Partido o movimiento
El pasado 1 de julio y en las semanas posteriores el régimen oligárquico exhibió su determinación de torcer las leyes electorales –en letra y en espíritu– para provecho propio, de desvirtuar el sentido original de los procesos e instituciones democráticos y de convertirlos en un mero instrumento de legitimación. Por tercera ocasión desde la instauración del modelo neoliberal, el grupo gobernante atropelló la voluntad popular e impuso a la mala –es decir, violentando la letra y el espíritu de la legislación electoral– un resultado que ya tenía preparado de antemano, y hoy se encamina a consumar una nueva imposición en la cúspide de la institucionalidad política.
Algunos sectores de la izquierda electoral se limitaron, una vez más, a obtener provecho de la ola de movilización cívica que la colocó, según las cifras oficiales, como segunda fuerza política, y a renglón seguido se avinieron a la vida muelle de una oposición parlamentaria domesticada. Muchos ciudadanos que participaron activamente en tal movilización encajaron el golpe con una muestra de desaliento y rabia, dieron por ratificado el rechazo a la política y a los políticos, confirmaron que resulta intransitable la vía electoral para lograr transformaciones sociales y políticas y han optado por concentrarse en la organización de movimientos ciudadanos capaces de presentar respuestas coyunturales a la ofensiva oligárquica –expresada en los intentos de reformas legales laboral, energética y hacendaria y en la consumación de la imposición, el próximo 1 de diciembre–, o incluso por el repliegue personal o la desbandada grupal. El núcleo duro del lopezobradorismo, por su parte, se ha concentrado en la definición de una estructura organizativa perdurable: el Movimiento de Regeneración Nacional, Morena.

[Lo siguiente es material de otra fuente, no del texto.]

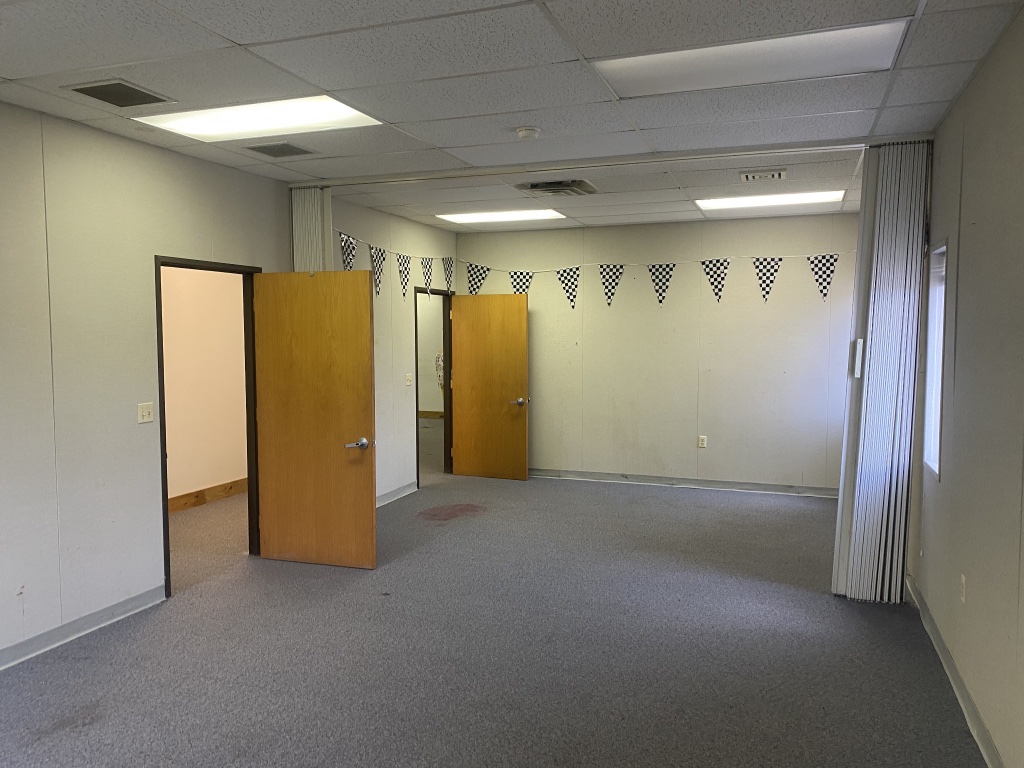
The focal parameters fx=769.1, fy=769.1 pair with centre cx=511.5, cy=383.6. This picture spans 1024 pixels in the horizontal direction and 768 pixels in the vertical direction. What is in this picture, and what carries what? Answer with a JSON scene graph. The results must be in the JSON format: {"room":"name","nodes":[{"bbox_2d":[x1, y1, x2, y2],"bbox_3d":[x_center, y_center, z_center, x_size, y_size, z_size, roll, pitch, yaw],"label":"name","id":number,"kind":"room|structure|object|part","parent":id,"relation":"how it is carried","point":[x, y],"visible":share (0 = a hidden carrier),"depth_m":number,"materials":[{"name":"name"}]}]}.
{"room":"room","nodes":[
{"label":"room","id":0,"kind":"room"},
{"bbox_2d":[161,265,248,504],"bbox_3d":[-3.151,-0.186,6.455,0.136,2.702,4.259,1,4,20],"label":"hallway wall","id":1,"kind":"structure","parent":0,"point":[168,394],"depth_m":7.11,"materials":[{"name":"beige paint"}]},
{"bbox_2d":[167,477,248,512],"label":"baseboard","id":2,"kind":"structure","parent":1,"relation":"attached to","point":[210,489],"depth_m":7.20,"materials":[{"name":"brown wood"}]},
{"bbox_2d":[1,102,460,667],"bbox_3d":[-2.119,-0.044,4.532,0.132,2.705,9.144,1,4,20],"label":"left wall","id":3,"kind":"structure","parent":0,"point":[45,310],"depth_m":4.17,"materials":[{"name":"paint"}]},
{"bbox_2d":[0,585,166,668],"bbox_3d":[-2.841,1.378,2.525,0.016,0.097,4.405,1,4,20],"label":"baseboard","id":4,"kind":"structure","parent":3,"relation":"attached to","point":[147,594],"depth_m":4.04,"materials":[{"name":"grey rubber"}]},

Dentro y fuera de este núcleo tiene lugar la discusión de si Morena debe desarrollarse como movimiento o como partido político con registro. Los partidarios de lo primero señalan, con razón, que la creación de un nuevo partido conlleva el riesgo inevitable de la cooptación por el régimen, tal y como le ocurrió al PRD, el cual acabó por olvidarse de los movimientos sociales y acabó representando los intereses de su propia burocracia, embarnecida en los cargos de representación y subyugada por las prerrogativas automáticas que el sistema político otorga a los partidos registrados.

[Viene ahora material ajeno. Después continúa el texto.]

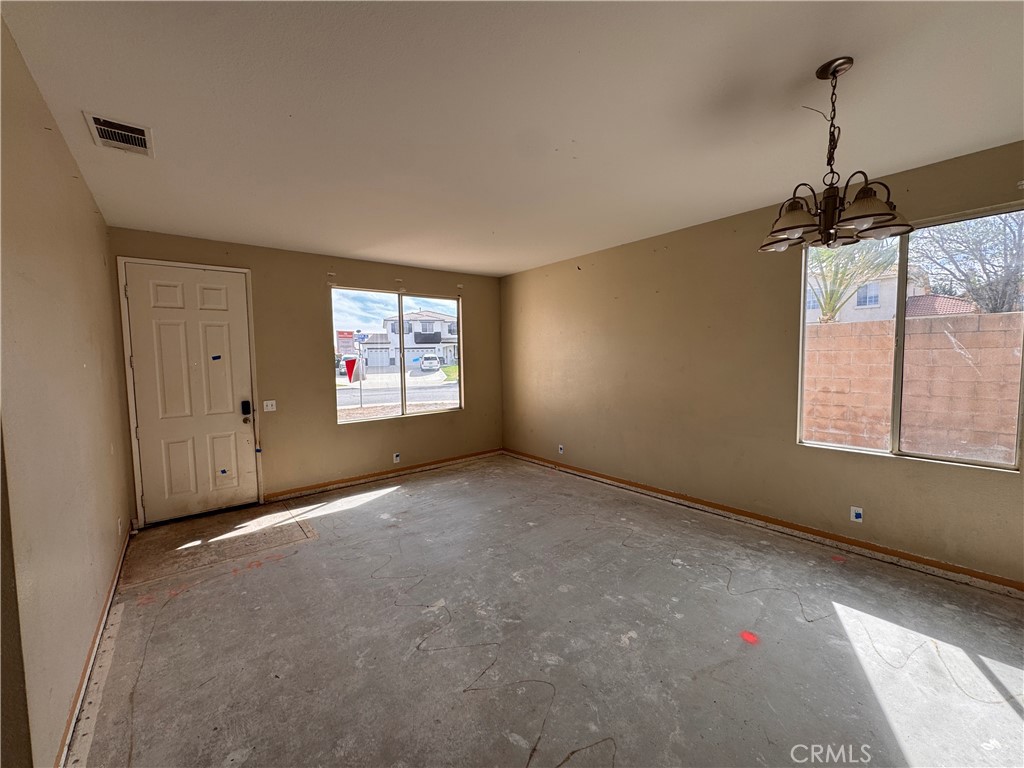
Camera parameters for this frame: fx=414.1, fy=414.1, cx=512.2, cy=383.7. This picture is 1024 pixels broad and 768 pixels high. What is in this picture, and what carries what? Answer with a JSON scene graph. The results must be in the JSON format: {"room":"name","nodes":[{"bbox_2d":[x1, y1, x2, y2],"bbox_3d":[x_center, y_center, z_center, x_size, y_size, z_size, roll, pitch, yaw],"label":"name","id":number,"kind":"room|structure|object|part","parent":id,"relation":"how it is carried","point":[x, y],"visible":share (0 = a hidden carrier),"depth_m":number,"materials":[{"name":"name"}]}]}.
{"room":"living room","nodes":[
{"label":"living room","id":0,"kind":"room"},
{"bbox_2d":[0,13,133,767],"bbox_3d":[-1.836,0.116,1.472,0.168,2.749,5.702,-4,5,-39],"label":"left wall","id":1,"kind":"structure","parent":0,"point":[60,140],"depth_m":1.73,"materials":[{"name":"beige paint"}]},
{"bbox_2d":[55,526,133,767],"bbox_3d":[-1.854,1.392,1.785,0.017,0.088,4.655,-4,5,-39],"label":"baseboard","id":2,"kind":"structure","parent":1,"relation":"attached to","point":[117,577],"depth_m":2.00,"materials":[{"name":"brown wood"}]},
{"bbox_2d":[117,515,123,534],"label":"wall socket","id":3,"kind":"object","parent":1,"relation":"attached to","point":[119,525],"visible":0.98,"depth_m":3.10,"materials":[{"name":"white plastic"}]},
{"bbox_2d":[107,227,502,523],"bbox_3d":[-1.912,-0.149,5.166,4.502,2.740,0.173,-4,5,-39],"label":"back wall","id":4,"kind":"structure","parent":0,"point":[350,272],"depth_m":4.76,"materials":[{"name":"beige paint"}]},
{"bbox_2d":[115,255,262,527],"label":"door frame","id":5,"kind":"structure","parent":4,"relation":"attached to","point":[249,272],"depth_m":3.91,"materials":[{"name":"white paint"}]},
{"bbox_2d":[123,261,258,525],"bbox_3d":[-3.094,0.112,4.095,0.923,2.414,0.138,-4,5,-39],"label":"front door","id":6,"kind":"structure","parent":4,"relation":"in","point":[234,343],"depth_m":4.07,"materials":[{"name":"white paint"}]},
{"bbox_2d":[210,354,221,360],"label":"blue tape","id":7,"kind":"object","parent":6,"relation":"attached to","point":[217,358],"visible":0.98,"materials":[{"name":"blue"}]},
{"bbox_2d":[240,400,251,417],"bbox_3d":[-2.787,0.258,4.324,0.065,0.178,0.073,-4,5,-39],"label":"door lock","id":8,"kind":"object","parent":6,"relation":"attached to","point":[242,407],"visible":0.98,"depth_m":4.31,"materials":[{"name":"black"}]},
{"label":"doorknob","id":9,"kind":"part","parent":6,"relation":"part of","materials":[{"name":"black metal"}]},
{"bbox_2d":[263,400,276,411],"bbox_3d":[-2.639,0.238,4.502,0.117,0.117,0.018,-4,5,-39],"label":"light switch","id":10,"kind":"object","parent":4,"relation":"attached to","point":[268,407],"visible":0.97,"depth_m":4.50,"materials":[{"name":"white plastic"}]},
{"bbox_2d":[264,448,503,501],"bbox_3d":[-1.442,1.151,5.479,3.290,0.086,0.016,-4,5,-39],"label":"baseboard","id":11,"kind":"structure","parent":4,"relation":"attached to","point":[380,474],"depth_m":5.22,"materials":[{"name":"brown wood"}]},
{"bbox_2d":[329,285,462,423],"bbox_3d":[-1.464,-0.368,5.524,1.792,1.654,0.114,-4,5,-39],"label":"back window","id":12,"kind":"structure","parent":4,"relation":"in","point":[403,388],"depth_m":5.49,"materials":[{"name":"clear glass"}]},
{"bbox_2d":[393,452,400,462],"bbox_3d":[-1.493,0.950,5.338,0.079,0.123,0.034,-4,5,-39],"label":"wall socket","id":13,"kind":"object","parent":4,"relation":"attached to","point":[397,459],"visible":0.99,"depth_m":5.33,"materials":[{"name":"white plastic"}]},
{"bbox_2d":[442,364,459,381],"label":"lawn","id":14,"kind":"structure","parent":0,"point":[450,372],"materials":[{"name":"green plant"}]},
{"bbox_2d":[0,0,1023,276],"bbox_3d":[0.169,-1.438,2.476,4.737,0.125,6.961,-4,5,-39],"label":"ceiling","id":15,"kind":"structure","parent":0,"point":[802,65],"depth_m":2.02,"materials":[{"name":"white paint"}]},
{"bbox_2d":[83,112,153,155],"bbox_3d":[-2.108,-1.335,2.232,0.239,0.019,0.365,-4,5,-39],"label":"air vent","id":16,"kind":"object","parent":15,"relation":"attached to","point":[100,121],"visible":0.99,"depth_m":2.22,"materials":[{"name":"white metal"}]},
{"bbox_2d":[760,58,911,252],"bbox_3d":[1.402,-0.993,1.846,0.577,0.782,0.578,-4,5,-39],"label":"chandelier","id":17,"kind":"object","parent":15,"relation":"hanging from","point":[791,226],"visible":1,"depth_m":1.79,"materials":[{"name":"brown metal"}]},
{"bbox_3d":[1.205,-0.713,1.785,0.209,0.120,0.219,-4,5,-39],"label":"shade","id":18,"kind":"part","parent":17,"relation":"part of","materials":[{"name":"glass"}]},
{"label":"chain","id":19,"kind":"part","parent":17,"relation":"part of","materials":[{"name":"metal"}]},
{"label":"shade","id":20,"kind":"part","parent":17,"relation":"part of","materials":[{"name":"glass"}]},
{"bbox_2d":[65,455,1023,767],"bbox_3d":[0.263,1.418,2.523,4.621,0.126,7.042,-4,5,-39],"label":"concrete floor","id":21,"kind":"structure","parent":0,"point":[380,502],"depth_m":2.21,"materials":[{"name":"grey concrete"}]},
{"bbox_2d":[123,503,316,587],"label":"floor patch","id":22,"kind":"object","parent":21,"relation":"on","point":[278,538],"visible":0.94,"depth_m":3.53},
{"bbox_2d":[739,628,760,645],"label":"red paint mark","id":23,"kind":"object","parent":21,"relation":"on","point":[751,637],"visible":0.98,"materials":[{"name":"red paint"}]},
{"bbox_2d":[500,139,1023,587],"bbox_3d":[1.932,-0.160,3.956,0.170,2.730,6.766,-4,5,-39],"label":"right wall","id":24,"kind":"structure","parent":0,"point":[666,257],"depth_m":3.78,"materials":[{"name":"beige paint"}]},
{"bbox_2d":[557,444,564,453],"bbox_3d":[0.628,0.851,5.424,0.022,0.122,0.081,-4,5,-39],"label":"wall socket","id":25,"kind":"object","parent":24,"relation":"attached to","point":[562,450],"visible":0.99,"depth_m":5.42,"materials":[{"name":"white plastic"}]},
{"bbox_2d":[505,448,1023,595],"bbox_3d":[1.844,1.168,4.055,0.016,0.089,6.081,-4,5,-39],"label":"baseboard","id":26,"kind":"structure","parent":24,"relation":"attached to","point":[656,491],"depth_m":3.33,"materials":[{"name":"brown wood"}]},
{"bbox_2d":[850,506,862,522],"bbox_3d":[2.584,0.980,3.111,0.009,0.107,0.069,-4,5,-39],"label":"wall socket","id":27,"kind":"object","parent":24,"relation":"attached to","point":[857,513],"visible":0.99,"depth_m":3.11,"materials":[{"name":"white plastic"}]},
{"bbox_2d":[796,205,1022,470],"bbox_3d":[2.802,-0.286,2.955,0.090,1.635,1.258,-4,5,-39],"label":"right window","id":28,"kind":"structure","parent":24,"relation":"in","point":[802,328],"depth_m":2.93,"materials":[{"name":"glass"}]},
{"label":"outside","id":29,"kind":"structure","parent":0,"visible":0},
{"bbox_2d":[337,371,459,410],"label":"road","id":30,"kind":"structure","parent":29,"point":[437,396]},
{"bbox_2d":[370,310,458,370],"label":"house","id":31,"kind":"structure","parent":29,"point":[395,323],"materials":[{"name":"white paint"}]},
{"bbox_2d":[806,264,972,323],"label":"neighboring house","id":32,"kind":"structure","parent":29,"point":[855,297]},
{"bbox_2d":[804,311,1022,459],"bbox_3d":[4.588,0.250,4.674,0.281,1.863,9.064,-4,5,-39],"label":"block wall","id":33,"kind":"structure","parent":29,"point":[1018,315],"depth_m":4.57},
{"label":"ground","id":34,"kind":"structure","parent":29,"visible":0},
{"bbox_2d":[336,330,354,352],"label":"sign","id":35,"kind":"object","parent":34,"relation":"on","point":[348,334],"visible":0.91,"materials":[{"name":"red"}]},
{"bbox_2d":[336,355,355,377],"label":"car","id":36,"kind":"object","parent":34,"relation":"on","point":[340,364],"visible":0.44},
{"bbox_2d":[344,357,359,382],"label":"sign","id":37,"kind":"object","parent":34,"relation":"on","point":[350,362],"visible":0.86,"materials":[{"name":"red"}]},
{"bbox_2d":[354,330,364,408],"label":"sign pole","id":38,"kind":"object","parent":34,"relation":"on","point":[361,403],"visible":0.91,"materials":[{"name":"white metal"}]},
{"bbox_2d":[419,352,441,371],"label":"car","id":39,"kind":"object","parent":34,"relation":"on","point":[433,358],"visible":0.95,"materials":[{"name":"white metal"}]},
{"bbox_2d":[805,238,896,323],"bbox_3d":[8.718,-2.176,11.385,3.212,4.876,3.361,-4,5,-39],"label":"palm tree","id":40,"kind":"object","parent":34,"relation":"on","point":[830,302],"visible":0.4,"depth_m":11.01,"materials":[{"name":"green plant"}]},
{"bbox_2d":[912,210,1023,315],"bbox_3d":[11.855,-2.526,10.061,4.216,5.553,3.960,2,5,39],"label":"tree","id":41,"kind":"object","parent":34,"relation":"on","point":[1003,297],"visible":0.71,"depth_m":9.93,"materials":[{"name":"plant"}]}
]}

En efecto, las reglas vigentes propician que los individuos interesados en el dinero y en las prebendas se apoderen de los partidos políticos, en detrimento de los militantes honestos y desinteresados. La cooptación por dinero y privilegios o por amenazas alcanza grados de vergüenza en los ámbitos estatales, en los que los gobernadores suelen convertirse en los verdaderos jefes de los partidos de “oposición”.

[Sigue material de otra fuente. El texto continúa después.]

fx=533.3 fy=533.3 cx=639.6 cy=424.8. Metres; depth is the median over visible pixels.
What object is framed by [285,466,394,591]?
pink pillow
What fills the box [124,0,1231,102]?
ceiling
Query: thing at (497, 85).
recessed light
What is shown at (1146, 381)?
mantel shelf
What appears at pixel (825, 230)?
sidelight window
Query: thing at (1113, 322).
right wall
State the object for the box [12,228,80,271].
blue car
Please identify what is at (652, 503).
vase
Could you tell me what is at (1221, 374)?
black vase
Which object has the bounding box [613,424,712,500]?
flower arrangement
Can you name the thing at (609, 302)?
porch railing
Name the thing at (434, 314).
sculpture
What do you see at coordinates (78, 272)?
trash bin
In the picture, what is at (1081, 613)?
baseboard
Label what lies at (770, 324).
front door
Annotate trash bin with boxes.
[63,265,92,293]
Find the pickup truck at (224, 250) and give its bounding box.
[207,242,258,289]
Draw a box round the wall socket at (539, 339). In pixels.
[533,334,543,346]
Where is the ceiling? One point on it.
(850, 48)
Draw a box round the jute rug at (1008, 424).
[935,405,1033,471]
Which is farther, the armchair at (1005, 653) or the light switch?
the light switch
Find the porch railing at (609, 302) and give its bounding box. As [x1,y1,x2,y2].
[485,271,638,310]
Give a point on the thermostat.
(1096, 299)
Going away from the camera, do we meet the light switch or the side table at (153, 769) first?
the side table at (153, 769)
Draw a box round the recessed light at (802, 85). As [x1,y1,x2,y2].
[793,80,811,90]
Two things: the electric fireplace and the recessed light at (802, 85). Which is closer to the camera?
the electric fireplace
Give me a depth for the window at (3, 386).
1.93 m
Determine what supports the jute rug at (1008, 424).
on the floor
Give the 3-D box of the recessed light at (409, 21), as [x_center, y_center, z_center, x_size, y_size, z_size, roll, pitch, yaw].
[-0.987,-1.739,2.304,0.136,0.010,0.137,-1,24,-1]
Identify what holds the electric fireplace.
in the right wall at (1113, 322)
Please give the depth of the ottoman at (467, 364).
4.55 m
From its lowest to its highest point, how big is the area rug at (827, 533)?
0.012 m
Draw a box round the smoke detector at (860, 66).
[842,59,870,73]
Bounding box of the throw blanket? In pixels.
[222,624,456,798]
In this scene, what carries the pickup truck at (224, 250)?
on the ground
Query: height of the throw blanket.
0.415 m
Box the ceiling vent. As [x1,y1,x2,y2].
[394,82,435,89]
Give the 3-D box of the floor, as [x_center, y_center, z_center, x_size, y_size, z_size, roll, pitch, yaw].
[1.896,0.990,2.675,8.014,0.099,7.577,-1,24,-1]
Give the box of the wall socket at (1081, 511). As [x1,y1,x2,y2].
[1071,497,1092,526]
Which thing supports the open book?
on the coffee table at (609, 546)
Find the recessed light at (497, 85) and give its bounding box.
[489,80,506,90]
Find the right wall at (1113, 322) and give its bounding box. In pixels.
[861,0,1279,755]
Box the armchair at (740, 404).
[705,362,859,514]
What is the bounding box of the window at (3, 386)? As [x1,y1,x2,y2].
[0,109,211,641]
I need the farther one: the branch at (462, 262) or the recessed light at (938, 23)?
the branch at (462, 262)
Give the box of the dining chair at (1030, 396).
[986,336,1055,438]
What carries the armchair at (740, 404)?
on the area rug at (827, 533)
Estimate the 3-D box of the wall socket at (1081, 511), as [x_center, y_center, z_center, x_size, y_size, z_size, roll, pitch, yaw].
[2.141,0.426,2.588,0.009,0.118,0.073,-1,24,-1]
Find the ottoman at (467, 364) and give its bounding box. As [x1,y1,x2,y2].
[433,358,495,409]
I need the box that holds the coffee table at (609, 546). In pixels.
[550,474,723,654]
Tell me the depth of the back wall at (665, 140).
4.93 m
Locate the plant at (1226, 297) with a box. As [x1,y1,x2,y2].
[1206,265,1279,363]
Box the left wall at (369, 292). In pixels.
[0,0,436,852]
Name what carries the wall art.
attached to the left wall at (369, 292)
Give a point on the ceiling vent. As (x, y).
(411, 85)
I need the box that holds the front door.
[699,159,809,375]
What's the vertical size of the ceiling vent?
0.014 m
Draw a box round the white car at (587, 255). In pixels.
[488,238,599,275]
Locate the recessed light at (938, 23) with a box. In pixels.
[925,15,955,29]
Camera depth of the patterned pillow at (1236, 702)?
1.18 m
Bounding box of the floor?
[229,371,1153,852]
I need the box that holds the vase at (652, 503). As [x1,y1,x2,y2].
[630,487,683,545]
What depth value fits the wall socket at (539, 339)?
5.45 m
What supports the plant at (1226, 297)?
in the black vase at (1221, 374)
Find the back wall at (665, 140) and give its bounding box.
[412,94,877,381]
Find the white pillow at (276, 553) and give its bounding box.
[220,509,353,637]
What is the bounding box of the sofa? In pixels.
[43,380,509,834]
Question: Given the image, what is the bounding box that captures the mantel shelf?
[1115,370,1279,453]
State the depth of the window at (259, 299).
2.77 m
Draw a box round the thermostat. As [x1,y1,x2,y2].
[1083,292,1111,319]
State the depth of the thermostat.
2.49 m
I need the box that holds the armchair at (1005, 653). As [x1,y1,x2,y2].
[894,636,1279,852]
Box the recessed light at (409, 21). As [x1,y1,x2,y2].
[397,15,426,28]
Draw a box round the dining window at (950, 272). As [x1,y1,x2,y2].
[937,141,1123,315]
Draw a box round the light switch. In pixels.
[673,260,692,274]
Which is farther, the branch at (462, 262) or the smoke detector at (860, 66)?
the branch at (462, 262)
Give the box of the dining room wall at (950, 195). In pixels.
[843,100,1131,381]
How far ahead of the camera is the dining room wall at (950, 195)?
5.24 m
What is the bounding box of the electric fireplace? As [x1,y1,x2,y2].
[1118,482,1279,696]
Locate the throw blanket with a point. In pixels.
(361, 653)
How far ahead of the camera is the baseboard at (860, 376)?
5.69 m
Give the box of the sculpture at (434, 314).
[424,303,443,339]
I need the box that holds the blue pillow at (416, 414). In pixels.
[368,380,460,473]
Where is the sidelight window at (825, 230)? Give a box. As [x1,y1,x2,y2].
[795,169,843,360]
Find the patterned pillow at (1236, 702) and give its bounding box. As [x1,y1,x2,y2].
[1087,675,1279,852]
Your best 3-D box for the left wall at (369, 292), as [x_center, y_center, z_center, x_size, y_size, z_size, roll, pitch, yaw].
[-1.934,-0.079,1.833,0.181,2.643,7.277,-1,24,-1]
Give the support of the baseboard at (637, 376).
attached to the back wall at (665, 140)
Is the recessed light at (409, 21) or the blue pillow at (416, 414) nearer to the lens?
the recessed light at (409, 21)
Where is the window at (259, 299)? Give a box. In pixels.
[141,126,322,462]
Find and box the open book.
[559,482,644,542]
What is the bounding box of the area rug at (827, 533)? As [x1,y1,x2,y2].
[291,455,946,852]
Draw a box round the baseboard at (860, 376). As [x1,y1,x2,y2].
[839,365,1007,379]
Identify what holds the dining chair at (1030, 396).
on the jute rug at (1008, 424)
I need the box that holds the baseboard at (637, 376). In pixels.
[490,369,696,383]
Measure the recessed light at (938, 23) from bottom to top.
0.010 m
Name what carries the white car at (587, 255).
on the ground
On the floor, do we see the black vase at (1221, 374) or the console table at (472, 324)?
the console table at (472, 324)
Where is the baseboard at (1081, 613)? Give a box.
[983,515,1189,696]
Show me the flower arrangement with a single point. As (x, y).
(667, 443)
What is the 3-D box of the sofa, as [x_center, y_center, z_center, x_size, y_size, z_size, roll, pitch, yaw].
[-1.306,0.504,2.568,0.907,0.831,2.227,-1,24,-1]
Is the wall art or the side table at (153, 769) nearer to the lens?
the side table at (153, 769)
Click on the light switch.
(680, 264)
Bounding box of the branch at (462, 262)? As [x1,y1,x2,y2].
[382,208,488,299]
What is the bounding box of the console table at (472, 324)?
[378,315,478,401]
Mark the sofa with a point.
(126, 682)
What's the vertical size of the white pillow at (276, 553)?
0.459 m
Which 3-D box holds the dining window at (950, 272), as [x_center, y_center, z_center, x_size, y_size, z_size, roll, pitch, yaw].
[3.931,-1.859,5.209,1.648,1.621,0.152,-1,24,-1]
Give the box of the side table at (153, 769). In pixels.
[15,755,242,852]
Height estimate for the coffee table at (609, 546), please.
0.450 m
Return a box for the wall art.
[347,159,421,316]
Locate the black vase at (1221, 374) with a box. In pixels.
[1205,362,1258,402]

Otra faceta peligrosa de la conversión en partido con registro es el automático sometimiento de la organización a las órdenes de las instancias judiciales electorales, dominadas –como pudo constatarse con el vergonzoso fallo emitido el pasado 30 de agosto por los magistrados del tribunal electoral y como se sabía desde noviembre de 2008, cuando esa misma institución impuso a Jesús Ortega en la presidencia del PRD.
Quienes propugnan la búsqueda de la patente electoral señalan, también con razón, la improcedencia de abandonar los escenarios electoral y parlamentario en la lucha por la transformación del país y la necesidad de que en ellos la izquierda realmente interesada en transformar al país y en acabar con el régimen oligárquico tenga una instancia propia a fin de capitalizar su caudal electoral en vez de regalarlo a otros partidos para que éstos se sirvan con la cuchara grande en la conformación de bancadas legislativas.
Entre las posturas de quienes califican la vía electoral como intransitable y quienes la consideran irrenunciable quizá haya un adjetivo intermedio: insuficiente. Tal vez desde allí pueda empezar a concebirse un partido que, sin renunciar a la participación en comicios ni a los puestos de representación popular, sea capaz de mantenerse fiel a las gestas sociales y a los marcos programáticos que le dan sentido; o un movimiento con organización precisa y clara y con la fuerza necesaria para llevar a representantes suyos a las instancias parlamentarias.
El debate está vivo y es imprescindible.